Supplied information Block Start

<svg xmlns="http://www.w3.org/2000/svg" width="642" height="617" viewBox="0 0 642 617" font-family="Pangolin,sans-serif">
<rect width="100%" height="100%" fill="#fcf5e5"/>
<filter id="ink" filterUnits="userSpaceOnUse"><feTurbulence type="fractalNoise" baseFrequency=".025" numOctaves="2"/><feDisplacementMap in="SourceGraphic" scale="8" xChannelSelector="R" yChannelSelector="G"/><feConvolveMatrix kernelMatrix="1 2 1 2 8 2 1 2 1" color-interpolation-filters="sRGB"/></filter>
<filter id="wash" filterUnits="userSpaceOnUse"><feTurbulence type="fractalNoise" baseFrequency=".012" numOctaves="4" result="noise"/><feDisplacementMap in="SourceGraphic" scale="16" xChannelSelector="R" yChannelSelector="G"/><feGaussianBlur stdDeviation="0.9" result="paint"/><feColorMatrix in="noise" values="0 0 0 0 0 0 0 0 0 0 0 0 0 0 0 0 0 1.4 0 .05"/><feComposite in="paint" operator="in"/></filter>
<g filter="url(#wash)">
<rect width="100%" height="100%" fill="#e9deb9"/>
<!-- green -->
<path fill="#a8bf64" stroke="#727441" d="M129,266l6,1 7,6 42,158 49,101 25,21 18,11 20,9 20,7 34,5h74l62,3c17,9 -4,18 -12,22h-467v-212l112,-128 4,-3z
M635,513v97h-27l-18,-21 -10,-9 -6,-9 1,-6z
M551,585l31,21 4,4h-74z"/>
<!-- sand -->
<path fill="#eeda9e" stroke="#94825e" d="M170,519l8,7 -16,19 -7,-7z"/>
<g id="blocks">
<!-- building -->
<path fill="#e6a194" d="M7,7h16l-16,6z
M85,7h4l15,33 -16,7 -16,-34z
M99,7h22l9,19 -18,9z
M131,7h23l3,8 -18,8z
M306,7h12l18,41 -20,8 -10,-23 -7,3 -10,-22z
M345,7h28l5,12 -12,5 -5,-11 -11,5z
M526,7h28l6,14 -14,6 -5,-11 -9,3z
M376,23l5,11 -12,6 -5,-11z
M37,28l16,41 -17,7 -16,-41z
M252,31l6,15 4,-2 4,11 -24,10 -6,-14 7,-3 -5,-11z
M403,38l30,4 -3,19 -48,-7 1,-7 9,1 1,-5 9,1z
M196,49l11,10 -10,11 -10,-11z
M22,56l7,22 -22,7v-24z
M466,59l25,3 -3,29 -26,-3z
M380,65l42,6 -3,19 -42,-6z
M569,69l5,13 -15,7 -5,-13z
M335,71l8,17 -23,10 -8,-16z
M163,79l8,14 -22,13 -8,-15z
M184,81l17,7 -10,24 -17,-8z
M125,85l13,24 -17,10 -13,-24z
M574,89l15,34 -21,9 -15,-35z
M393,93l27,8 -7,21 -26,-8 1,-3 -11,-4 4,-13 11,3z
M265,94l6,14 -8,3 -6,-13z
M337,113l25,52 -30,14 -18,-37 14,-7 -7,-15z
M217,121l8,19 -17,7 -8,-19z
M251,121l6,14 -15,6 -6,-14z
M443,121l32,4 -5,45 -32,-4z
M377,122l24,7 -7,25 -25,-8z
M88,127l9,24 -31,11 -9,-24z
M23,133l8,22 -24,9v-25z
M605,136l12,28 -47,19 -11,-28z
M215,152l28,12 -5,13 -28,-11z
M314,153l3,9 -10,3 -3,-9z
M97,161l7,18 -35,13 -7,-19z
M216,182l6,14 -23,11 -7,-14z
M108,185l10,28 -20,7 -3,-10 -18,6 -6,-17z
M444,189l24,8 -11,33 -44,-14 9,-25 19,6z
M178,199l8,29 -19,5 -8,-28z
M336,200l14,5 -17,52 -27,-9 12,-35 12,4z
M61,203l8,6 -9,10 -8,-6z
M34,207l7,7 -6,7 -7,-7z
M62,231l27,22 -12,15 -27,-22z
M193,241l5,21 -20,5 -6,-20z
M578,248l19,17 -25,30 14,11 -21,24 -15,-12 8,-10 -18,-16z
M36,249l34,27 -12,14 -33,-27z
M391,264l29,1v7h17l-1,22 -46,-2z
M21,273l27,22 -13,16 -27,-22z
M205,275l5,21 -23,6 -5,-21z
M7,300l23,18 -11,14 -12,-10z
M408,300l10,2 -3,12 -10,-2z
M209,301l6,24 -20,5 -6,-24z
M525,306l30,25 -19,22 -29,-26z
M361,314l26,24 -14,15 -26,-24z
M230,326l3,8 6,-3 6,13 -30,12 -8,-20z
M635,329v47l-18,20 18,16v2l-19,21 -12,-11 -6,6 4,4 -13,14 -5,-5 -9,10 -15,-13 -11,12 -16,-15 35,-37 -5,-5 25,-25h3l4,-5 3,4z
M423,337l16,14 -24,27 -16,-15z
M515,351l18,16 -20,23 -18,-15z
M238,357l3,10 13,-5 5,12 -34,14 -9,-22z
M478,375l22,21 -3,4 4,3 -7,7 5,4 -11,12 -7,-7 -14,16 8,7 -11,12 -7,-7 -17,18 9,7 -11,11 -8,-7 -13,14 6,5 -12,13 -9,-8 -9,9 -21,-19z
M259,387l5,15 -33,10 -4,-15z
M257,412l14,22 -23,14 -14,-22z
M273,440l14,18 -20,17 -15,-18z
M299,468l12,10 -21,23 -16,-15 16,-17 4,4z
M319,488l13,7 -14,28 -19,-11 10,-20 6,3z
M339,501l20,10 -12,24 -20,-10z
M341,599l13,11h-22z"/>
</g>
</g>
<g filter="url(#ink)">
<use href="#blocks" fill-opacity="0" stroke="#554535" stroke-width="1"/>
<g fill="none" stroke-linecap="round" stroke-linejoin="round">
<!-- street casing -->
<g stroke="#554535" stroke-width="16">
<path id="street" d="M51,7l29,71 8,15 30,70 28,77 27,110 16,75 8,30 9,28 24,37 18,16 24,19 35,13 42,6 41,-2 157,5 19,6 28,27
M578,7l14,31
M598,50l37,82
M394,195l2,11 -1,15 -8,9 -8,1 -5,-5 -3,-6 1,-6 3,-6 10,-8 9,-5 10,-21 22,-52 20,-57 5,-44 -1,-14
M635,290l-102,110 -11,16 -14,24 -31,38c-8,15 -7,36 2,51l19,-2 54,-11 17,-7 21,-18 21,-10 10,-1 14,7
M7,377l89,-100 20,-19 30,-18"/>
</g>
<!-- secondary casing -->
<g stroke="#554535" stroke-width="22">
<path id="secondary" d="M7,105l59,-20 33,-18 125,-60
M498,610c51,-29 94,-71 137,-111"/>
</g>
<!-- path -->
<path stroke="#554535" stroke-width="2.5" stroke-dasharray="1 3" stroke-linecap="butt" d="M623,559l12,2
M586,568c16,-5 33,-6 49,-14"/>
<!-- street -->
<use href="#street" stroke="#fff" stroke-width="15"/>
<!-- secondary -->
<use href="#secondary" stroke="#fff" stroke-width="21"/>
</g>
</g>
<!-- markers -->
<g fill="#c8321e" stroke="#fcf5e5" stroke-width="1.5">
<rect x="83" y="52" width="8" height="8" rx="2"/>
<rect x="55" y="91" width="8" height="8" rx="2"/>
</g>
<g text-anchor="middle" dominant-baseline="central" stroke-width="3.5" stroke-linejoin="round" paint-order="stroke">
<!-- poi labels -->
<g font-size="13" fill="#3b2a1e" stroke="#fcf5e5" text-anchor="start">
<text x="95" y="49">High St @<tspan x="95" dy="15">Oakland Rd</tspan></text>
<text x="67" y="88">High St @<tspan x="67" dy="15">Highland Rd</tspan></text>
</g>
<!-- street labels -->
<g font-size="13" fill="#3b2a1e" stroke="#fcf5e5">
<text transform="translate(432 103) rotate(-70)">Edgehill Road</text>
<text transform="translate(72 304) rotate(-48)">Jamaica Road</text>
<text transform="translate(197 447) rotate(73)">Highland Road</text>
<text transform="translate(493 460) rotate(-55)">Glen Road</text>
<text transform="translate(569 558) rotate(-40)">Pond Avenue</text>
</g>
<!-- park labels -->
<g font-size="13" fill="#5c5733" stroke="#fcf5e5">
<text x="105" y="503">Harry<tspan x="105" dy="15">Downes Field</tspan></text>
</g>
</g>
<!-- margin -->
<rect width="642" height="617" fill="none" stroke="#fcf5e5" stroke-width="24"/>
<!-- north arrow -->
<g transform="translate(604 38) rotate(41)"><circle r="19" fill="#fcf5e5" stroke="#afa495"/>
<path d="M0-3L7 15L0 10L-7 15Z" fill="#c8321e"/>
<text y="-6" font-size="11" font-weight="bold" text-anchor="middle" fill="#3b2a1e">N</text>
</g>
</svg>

Supplied information Block End

_Exercise prompt_:
For the listing above, give the number of lines in which the string "size" occurs, and nothing else.

_Solution to the problem_:
4